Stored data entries
========
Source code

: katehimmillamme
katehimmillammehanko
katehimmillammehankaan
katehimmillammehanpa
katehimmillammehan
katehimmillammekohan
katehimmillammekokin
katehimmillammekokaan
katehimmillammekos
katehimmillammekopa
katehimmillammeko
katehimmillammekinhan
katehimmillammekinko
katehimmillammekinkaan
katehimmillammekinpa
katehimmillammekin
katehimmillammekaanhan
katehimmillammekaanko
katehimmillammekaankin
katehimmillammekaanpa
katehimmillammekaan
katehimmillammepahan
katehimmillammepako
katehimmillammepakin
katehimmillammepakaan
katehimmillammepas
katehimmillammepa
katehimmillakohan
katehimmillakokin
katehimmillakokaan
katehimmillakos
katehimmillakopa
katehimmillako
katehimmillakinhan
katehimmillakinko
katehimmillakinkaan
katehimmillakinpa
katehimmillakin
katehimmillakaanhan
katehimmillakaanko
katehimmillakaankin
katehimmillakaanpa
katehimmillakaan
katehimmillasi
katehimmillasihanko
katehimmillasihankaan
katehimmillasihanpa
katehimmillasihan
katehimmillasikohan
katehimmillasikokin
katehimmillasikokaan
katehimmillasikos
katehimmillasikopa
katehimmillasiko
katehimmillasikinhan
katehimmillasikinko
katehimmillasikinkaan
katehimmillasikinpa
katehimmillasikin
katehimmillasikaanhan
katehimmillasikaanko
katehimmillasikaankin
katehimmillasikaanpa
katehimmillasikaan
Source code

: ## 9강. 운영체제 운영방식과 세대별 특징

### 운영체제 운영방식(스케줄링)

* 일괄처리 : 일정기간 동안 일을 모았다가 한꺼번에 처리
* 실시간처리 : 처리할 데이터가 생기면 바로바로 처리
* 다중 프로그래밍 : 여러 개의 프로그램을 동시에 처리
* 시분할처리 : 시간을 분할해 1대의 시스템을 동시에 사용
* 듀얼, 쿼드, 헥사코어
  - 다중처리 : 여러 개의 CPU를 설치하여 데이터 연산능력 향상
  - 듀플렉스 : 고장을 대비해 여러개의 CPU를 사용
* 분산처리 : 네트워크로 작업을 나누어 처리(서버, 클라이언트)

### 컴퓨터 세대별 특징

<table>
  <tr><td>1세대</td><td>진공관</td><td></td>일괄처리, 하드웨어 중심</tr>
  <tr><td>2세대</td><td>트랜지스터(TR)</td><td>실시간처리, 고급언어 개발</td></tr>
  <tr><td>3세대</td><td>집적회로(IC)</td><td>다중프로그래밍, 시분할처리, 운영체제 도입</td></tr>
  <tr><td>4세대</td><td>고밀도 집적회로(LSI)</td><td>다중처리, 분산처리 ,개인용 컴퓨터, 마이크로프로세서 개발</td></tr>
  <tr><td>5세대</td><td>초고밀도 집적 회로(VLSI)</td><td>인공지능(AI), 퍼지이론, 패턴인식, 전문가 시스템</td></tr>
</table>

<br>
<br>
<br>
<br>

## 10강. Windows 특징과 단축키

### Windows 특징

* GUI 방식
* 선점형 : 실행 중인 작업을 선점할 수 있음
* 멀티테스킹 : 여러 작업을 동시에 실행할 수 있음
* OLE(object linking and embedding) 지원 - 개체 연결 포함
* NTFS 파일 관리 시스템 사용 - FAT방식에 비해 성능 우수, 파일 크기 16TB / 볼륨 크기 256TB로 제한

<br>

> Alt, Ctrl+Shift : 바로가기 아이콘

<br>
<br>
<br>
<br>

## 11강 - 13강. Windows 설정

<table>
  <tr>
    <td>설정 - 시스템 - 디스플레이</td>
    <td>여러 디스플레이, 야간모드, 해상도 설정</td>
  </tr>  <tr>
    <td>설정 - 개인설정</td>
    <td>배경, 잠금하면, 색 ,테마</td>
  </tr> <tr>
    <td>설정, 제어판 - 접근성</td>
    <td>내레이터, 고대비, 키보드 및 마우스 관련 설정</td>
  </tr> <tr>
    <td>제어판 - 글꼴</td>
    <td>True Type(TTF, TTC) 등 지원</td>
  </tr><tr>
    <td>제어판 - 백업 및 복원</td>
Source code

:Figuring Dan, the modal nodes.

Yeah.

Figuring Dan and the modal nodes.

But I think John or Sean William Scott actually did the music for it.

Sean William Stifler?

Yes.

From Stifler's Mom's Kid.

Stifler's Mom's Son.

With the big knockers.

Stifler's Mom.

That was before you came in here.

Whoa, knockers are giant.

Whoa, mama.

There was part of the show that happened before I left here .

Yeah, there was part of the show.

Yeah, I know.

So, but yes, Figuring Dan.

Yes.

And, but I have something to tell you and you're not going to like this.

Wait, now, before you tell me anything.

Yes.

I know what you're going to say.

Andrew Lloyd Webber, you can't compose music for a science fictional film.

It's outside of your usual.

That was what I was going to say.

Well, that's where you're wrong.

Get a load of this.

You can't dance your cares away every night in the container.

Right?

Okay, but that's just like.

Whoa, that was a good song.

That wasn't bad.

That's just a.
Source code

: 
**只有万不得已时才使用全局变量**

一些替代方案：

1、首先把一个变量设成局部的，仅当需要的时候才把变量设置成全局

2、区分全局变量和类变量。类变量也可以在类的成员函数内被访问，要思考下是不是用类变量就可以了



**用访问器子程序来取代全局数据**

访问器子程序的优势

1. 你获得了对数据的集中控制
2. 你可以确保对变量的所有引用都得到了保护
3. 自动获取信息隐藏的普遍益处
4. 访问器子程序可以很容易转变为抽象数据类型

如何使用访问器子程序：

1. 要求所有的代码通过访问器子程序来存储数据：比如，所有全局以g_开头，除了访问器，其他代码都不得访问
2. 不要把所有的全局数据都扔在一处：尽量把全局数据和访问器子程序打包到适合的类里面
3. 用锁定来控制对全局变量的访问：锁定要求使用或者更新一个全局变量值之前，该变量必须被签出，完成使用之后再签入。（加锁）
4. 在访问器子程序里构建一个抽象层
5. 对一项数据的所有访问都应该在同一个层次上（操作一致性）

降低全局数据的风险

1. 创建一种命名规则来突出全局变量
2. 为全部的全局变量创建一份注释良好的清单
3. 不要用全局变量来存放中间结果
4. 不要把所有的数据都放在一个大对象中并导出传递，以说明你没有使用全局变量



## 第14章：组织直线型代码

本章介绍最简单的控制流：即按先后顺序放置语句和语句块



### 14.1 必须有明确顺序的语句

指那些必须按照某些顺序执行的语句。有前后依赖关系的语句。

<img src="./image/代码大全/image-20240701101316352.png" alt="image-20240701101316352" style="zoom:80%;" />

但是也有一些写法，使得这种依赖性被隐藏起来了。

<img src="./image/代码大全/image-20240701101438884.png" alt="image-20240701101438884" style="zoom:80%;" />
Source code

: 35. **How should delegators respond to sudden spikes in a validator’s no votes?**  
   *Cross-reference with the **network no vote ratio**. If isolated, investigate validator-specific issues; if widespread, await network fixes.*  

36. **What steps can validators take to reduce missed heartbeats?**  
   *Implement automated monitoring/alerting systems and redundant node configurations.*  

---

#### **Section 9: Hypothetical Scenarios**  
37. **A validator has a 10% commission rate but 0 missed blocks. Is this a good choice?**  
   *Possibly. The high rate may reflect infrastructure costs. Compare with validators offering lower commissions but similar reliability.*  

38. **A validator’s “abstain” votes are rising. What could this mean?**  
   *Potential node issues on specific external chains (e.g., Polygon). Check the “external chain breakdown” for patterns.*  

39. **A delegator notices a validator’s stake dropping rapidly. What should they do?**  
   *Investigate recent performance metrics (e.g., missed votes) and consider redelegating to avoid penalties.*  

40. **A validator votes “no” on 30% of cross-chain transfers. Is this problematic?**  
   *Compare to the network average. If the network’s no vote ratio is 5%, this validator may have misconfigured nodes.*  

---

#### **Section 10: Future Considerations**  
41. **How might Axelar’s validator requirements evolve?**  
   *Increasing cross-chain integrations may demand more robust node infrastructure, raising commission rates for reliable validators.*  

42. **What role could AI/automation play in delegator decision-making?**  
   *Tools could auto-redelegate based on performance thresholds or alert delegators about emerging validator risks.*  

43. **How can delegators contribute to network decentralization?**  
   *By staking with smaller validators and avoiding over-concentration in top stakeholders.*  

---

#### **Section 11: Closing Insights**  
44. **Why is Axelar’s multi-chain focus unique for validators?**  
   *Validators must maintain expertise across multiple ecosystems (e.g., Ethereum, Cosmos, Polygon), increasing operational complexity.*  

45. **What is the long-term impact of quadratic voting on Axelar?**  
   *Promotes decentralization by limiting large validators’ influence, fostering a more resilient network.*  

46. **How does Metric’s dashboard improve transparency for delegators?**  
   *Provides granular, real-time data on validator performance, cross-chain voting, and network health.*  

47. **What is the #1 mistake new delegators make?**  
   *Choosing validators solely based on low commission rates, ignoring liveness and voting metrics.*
========
Task objective:
Given the records above, restate word for word only the lines starting at the one with "但是也有一些写法，使得这种依赖性被隐藏起来了。" and ending at the one with "37. **A validator".

Written solution:
但是也有一些写法，使得这种依赖性被隐藏起来了。

<img src="./image/代码大全/image-20240701101438884.png" alt="image-20240701101438884" style="zoom:80%;" />
Source code

: 35. **How should delegators respond to sudden spikes in a validator’s no votes?**  
   *Cross-reference with the **network no vote ratio**. If isolated, investigate validator-specific issues; if widespread, await network fixes.*  

36. **What steps can validators take to reduce missed heartbeats?**  
   *Implement automated monitoring/alerting systems and redundant node configurations.*  

---

#### **Section 9: Hypothetical Scenarios**  
37. **A validator has a 10% commission rate but 0 missed blocks. Is this a good choice?**  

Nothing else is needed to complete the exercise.